Your answer must be every line of the data that holds the string "Right".

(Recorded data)
* * * * * * * * *

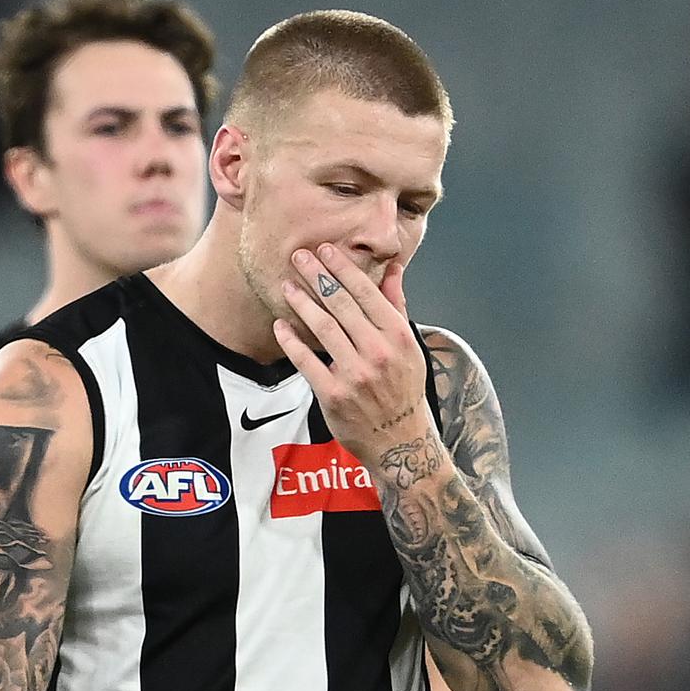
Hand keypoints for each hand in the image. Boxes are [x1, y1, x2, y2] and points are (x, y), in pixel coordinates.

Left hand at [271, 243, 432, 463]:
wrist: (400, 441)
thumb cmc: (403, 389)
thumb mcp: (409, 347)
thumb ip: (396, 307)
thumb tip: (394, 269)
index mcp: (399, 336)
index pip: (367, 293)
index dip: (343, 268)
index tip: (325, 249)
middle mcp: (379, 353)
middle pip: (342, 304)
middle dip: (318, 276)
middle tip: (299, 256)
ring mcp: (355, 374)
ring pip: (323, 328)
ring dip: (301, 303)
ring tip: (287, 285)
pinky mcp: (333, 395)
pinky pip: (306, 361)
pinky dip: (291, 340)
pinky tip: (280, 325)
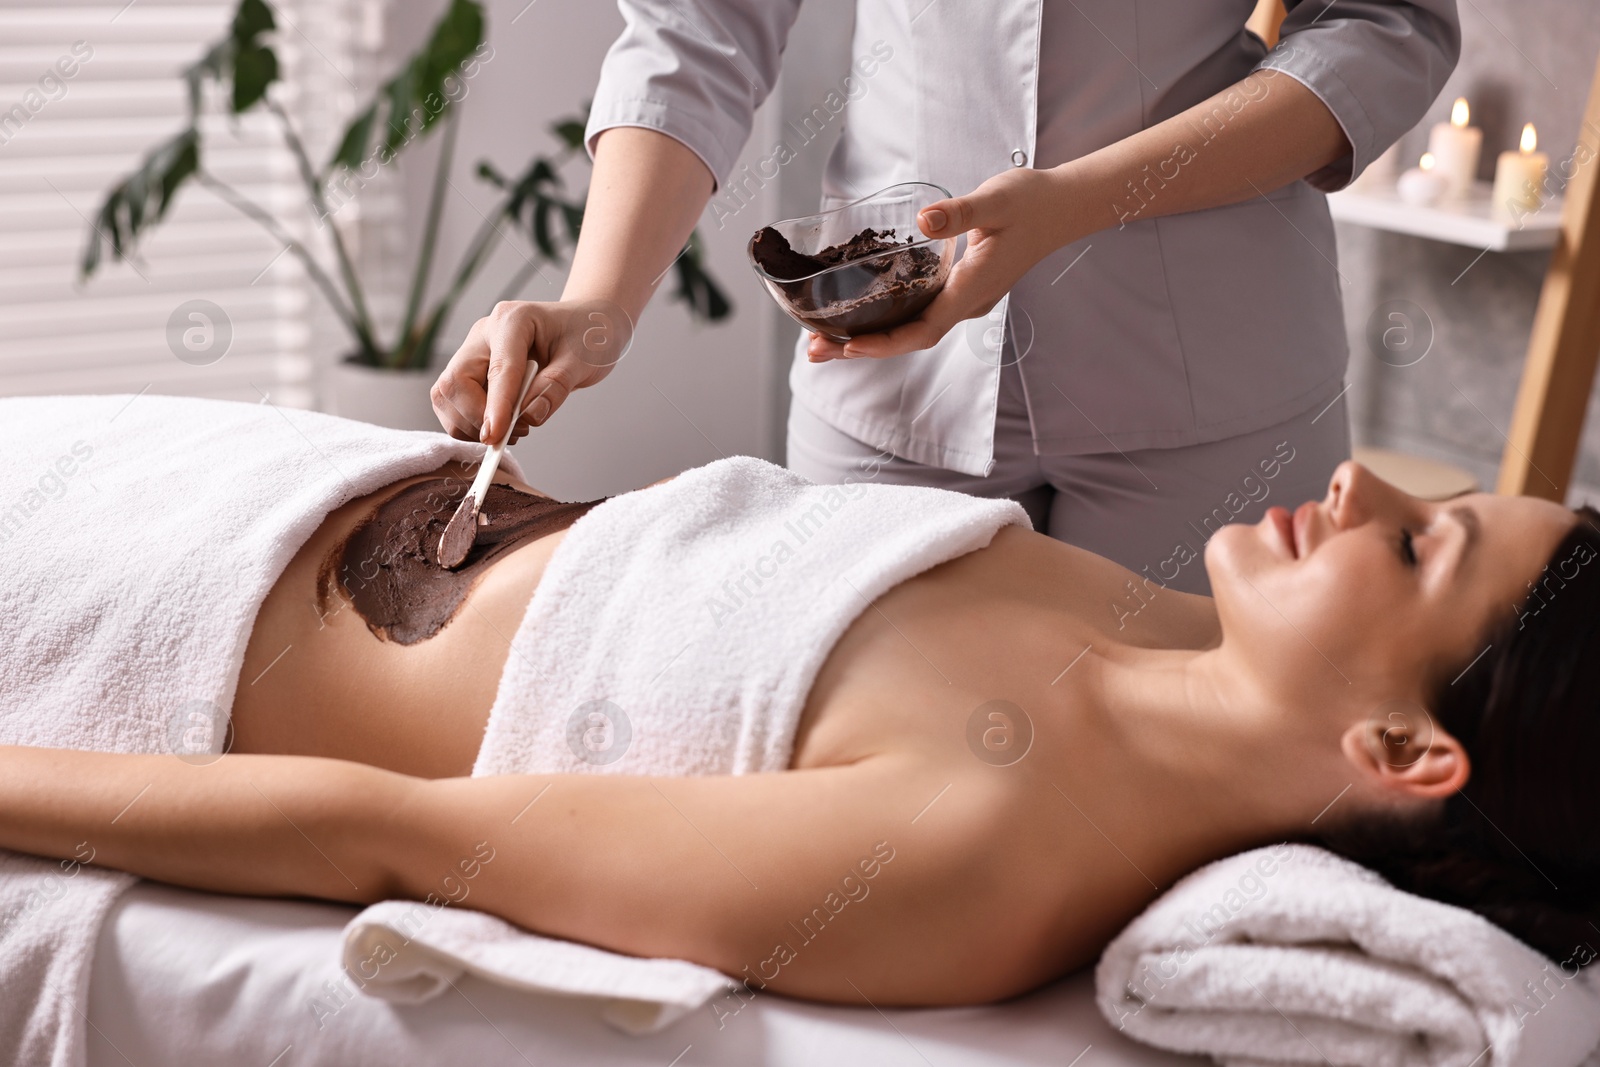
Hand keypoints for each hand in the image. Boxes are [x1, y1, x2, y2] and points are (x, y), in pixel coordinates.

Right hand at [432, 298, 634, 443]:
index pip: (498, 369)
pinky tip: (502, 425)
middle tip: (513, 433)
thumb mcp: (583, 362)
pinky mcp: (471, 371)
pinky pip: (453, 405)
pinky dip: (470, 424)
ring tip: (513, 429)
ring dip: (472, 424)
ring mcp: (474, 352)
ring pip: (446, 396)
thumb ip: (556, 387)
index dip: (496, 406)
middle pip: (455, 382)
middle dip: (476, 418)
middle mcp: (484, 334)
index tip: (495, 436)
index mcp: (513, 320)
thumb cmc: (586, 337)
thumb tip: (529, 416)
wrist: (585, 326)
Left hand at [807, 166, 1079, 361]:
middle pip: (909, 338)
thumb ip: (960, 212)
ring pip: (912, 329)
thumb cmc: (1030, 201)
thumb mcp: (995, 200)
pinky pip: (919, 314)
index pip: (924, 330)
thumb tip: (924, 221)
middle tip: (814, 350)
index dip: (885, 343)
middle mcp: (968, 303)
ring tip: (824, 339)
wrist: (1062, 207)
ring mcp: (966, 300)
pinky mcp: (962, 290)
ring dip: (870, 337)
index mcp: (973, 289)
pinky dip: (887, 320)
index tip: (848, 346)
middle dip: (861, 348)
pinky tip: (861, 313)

* * * * * * * * *

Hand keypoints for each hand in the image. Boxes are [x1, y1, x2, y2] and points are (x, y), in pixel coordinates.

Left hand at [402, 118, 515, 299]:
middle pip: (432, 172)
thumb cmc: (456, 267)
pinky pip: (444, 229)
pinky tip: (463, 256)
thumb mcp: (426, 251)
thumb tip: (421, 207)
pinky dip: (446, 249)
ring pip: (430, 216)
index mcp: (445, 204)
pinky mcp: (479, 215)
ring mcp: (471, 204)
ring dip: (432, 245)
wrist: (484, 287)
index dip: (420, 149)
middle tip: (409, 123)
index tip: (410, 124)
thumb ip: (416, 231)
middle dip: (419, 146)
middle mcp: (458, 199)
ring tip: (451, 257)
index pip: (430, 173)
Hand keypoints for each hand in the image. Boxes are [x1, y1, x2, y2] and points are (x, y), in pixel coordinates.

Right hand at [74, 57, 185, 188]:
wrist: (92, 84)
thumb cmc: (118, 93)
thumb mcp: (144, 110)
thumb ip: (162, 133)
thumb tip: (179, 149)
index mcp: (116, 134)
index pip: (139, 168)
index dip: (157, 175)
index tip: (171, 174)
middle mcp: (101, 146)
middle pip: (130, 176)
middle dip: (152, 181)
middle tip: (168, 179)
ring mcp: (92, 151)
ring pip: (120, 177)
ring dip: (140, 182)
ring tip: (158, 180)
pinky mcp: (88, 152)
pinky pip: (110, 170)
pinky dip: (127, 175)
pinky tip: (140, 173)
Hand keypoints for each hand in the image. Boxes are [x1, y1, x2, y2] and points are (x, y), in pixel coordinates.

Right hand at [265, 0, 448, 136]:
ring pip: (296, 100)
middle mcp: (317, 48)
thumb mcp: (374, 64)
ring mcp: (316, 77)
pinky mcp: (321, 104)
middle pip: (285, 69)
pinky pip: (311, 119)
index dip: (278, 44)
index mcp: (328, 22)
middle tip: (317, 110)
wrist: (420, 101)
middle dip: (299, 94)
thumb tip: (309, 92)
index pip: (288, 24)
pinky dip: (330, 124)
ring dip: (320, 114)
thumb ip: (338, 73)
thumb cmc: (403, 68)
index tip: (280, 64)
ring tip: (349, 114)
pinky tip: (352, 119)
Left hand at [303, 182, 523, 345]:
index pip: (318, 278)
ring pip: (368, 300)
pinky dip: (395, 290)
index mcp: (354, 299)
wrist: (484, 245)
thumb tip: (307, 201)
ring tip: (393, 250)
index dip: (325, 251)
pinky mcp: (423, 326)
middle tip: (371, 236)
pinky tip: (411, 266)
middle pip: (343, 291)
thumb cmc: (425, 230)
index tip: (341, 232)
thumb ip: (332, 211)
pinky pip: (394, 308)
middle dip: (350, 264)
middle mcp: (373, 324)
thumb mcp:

* * * * * * * * *

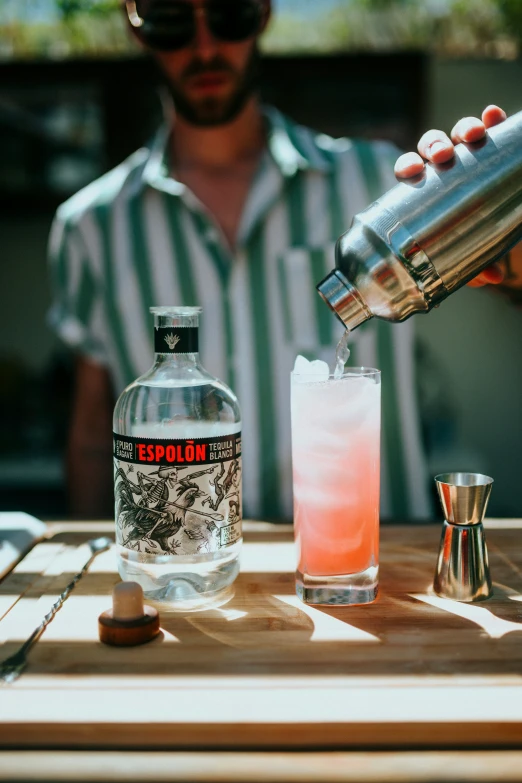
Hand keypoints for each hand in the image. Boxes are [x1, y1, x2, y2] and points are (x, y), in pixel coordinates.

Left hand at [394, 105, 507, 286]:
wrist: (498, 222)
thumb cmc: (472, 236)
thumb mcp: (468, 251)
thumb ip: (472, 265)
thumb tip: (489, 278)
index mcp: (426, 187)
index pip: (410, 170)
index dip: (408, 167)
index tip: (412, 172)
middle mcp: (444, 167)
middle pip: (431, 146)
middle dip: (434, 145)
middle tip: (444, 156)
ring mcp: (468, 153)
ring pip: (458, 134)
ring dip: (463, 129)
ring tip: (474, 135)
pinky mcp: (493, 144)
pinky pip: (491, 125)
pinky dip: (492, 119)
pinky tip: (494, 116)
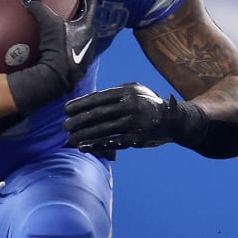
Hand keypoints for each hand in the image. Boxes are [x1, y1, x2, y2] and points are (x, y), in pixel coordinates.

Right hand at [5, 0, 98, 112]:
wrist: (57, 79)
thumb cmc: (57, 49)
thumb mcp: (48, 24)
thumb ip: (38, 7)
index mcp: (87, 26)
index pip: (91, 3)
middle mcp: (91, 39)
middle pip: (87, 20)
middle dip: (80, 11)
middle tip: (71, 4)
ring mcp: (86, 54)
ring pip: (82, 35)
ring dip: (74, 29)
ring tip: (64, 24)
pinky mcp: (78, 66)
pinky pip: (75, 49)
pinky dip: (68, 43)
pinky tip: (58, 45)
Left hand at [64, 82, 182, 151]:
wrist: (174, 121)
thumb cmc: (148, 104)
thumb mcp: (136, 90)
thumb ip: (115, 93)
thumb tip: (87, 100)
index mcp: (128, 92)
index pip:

* * * * * * * * *

Result for this exercise »
Right hand at [432, 298, 634, 443]:
Right hand at [74, 57, 185, 188]:
Right hand at [265, 0, 448, 136]:
Right hand at [5, 0, 98, 112]:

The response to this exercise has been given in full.